In the case of deaf children who are not offered sign language and for whom spoken language supports for age-appropriate spoken-language outcomes are not wholly successful, language deprivation is a further impairment imposed on top of hearing loss that has lifelong effects (Humphries et al. 2012). Language deprivation in early childhood leads to significant health disparities and knowledge gaps in preventive health for deaf individuals (Kushalnagar et al. 2018). Furthermore, language deprivation leaves deaf individuals at greater risk for abuse, exploitation, and reduced access to care, leading to greater risk of injury and death. This was seen in the 2013 death of Dylan Lachance, a 16 year-old, language-deprived deaf Indigenous adolescent from Saskatchewan who, while in custody, was unable to communicate with staff responsible for his care and subsequently died of sepsis (Pacholik 2016).

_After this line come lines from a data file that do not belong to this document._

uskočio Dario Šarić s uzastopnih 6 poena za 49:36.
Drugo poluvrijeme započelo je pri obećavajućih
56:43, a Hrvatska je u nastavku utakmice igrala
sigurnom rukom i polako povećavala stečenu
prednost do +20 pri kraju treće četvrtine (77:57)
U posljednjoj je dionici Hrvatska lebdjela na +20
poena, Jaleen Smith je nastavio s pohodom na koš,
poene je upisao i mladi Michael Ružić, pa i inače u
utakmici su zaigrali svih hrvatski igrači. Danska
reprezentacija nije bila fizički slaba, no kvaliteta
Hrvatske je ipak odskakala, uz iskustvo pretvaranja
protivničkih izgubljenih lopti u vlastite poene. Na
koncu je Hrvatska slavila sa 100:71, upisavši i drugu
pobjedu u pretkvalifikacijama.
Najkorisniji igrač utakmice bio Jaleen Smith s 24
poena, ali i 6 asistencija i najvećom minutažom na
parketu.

As a signatory to and ratifier of the CRPD, Canada must report to the CRPD committee regarding implementation of the Convention (United Nations 2014). In addition, Canada has ratified the CRPD Optional Protocol, which enables individual citizens to submit complaints to the CRPD Committee if the Convention is violated and once domestic remedies have been exhausted at the national level (Council of Canadians with Disabilities 2017). In its first report to the CRPD Committee, Canada stated that the Convention is implemented through the Canadian Charter of Right and Freedoms in addition to other federal, provincial, and territorial human rights laws. As a publicly funded government program, the Ontario IHP falls under the remit of the Charter, Section 15 which guarantees equal rights for persons with disabilities. If a Charter challenge, which has been proposed elsewhere fails, an appeal to the CRPD Committee may be possible (Paul and Snoddon 2017).

Policy Recommendations

Because cochlear implants do not provide adequate language input for some children, researchers now recommend a bimodal bilingual approach where early intervention programs facilitate access to both spoken and sign language (Humphries et al. 2019). This position is supported by growing public awareness and acceptance of sign languages, such as ASL and LSQ, as natural languages and by research findings that show normal language development and executive function are supported by language access, rather than auditory access (Hall et al. 2018). A bimodal bilingual approach ensures deaf children have optimal access to language and can reach developmental milestones when a cochlear implant provides only partial benefit (Humphries et al. 2012). This approach is in keeping with Article 25 of the CRPD and with Canadian human rights legislation.

Conclusion

Given the lack of expertise and the polarity of service options available to families, we argue that the Infant Hearing Program fails to recognize that natural sign language has a role in optimizing brain development and preventing language deprivation and therefore should be considered a health need. We urge Canadian governments and other ratifiers of the United Nations Convention on the Rights of Persons with Disabilities to commit to its implementation and pay heed to how Article 25 can ensure sign language programming in early childhood. Due to the uneven outcomes of deaf children with only cochlear implants and auditory-verbal therapy, ensuring that all deaf and hard of hearing children and their families can learn sign language in early childhood is a pragmatic strategy to protect children from language deprivation. At the same time, it will demonstrate the value of this international human rights treaty and how it can be used to protect deaf and hard of hearing children in Canada and around the world.